In 1988, two distinguished physicists based in Utah claimed to have achieved cold fusion: the spontaneous creation of thermonuclear energy. For 50 years, scientists have dreamed of building a reactor to deliver unlimited electricity: the technology has so far delivered sustained energy for only fractions of a second. The Utah team claimed to have obtained better results by running an electric current through water and a lump of palladium in a jar. Huge sums of money were promised for research and the cold fusion stampede began. Bizarrely, one or two other university groups, anxious to gain a lead in the field, announced that they too had observed cold fusion. It took several months to prove that the Utah results were entirely illusory.
For much of the same decade, there were also bitter murmurings about the American "discovery" of the HIV virus. The French were convinced that the Americans had merely discovered a specimen sent to them by the Pasteur Institute in Paris. The matter was in the end settled by international diplomacy, but the dispute left a nasty atmosphere and enduring criticism of laboratory practices in one US institute.
In 1999, a famous US laboratory extended the periodic table. Scientists claimed to have discovered elements 116 and 118, lumps of superheavy, unstable stuff with a shelf life measured in fractions of a second. Colleagues were first admiring and then suspicious: by 2002 the discoveries had been withdrawn and a physicist fired for cooking the books.

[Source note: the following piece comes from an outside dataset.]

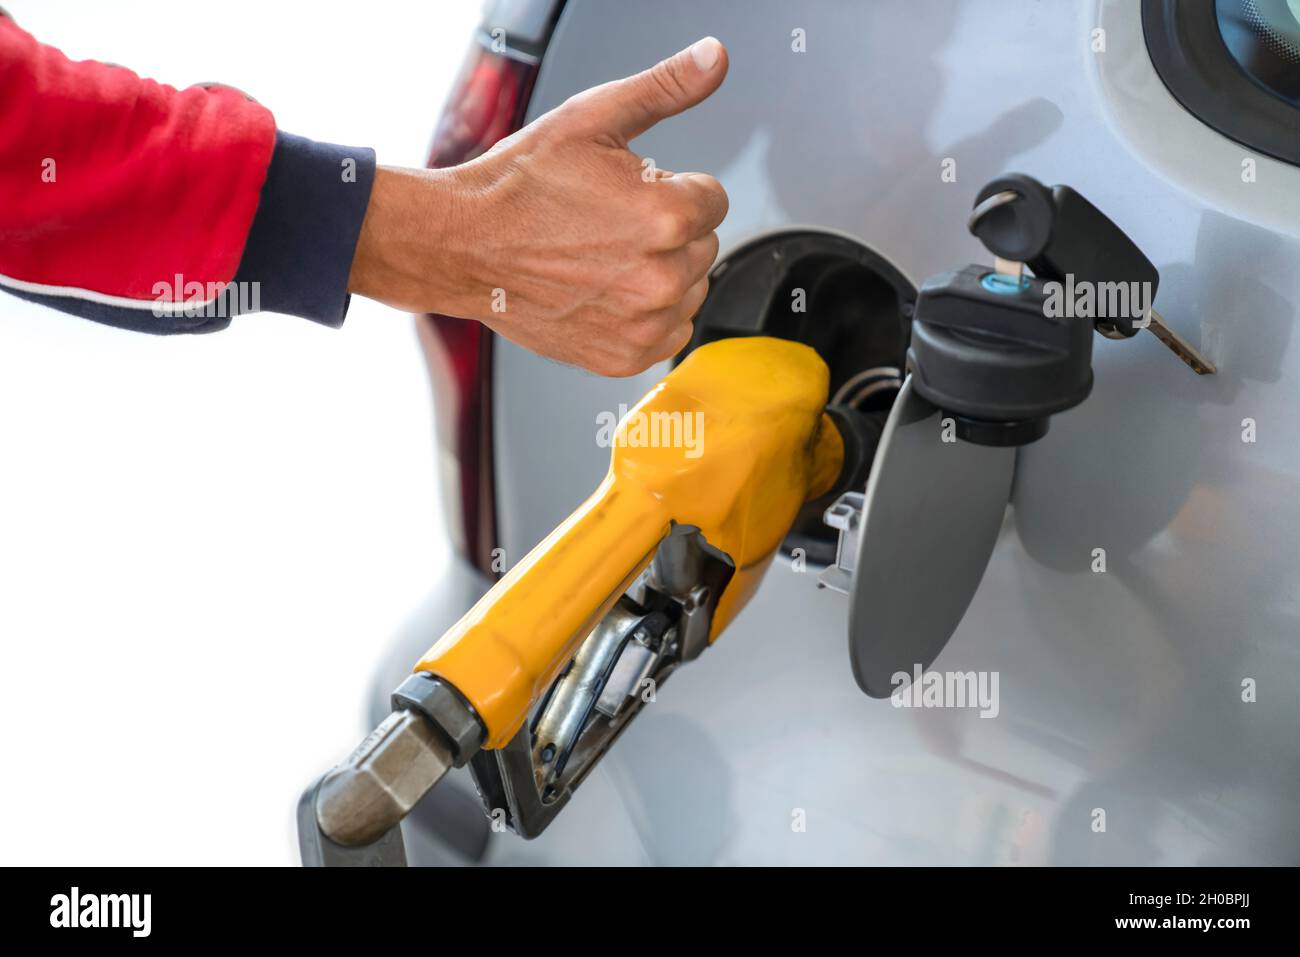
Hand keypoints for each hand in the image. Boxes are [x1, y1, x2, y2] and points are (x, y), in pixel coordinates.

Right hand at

Some publications have misled researchers for years. The British psychologist Cyril Burt used suspect data to "prove" that IQ was inherited, and warped academic thinking for at least a decade. The Russian biologist Trofim Lysenko dominated Soviet agriculture for 25 years with claims that were regarded elsewhere as preposterous. And in the Philippines in 1971 a government expert claimed to have found a Stone Age tribe untouched by modern civilization. The Tasaday, who became a symbol of innocence, turned out to be a hoax and their discoverer disappeared 12 years later with millions of dollars raised to "protect" them from modernity.
Science is a democracy: in a healthy intellectual climate, errors tend to be corrected and dishonesty exposed. But only in a healthy intellectual climate.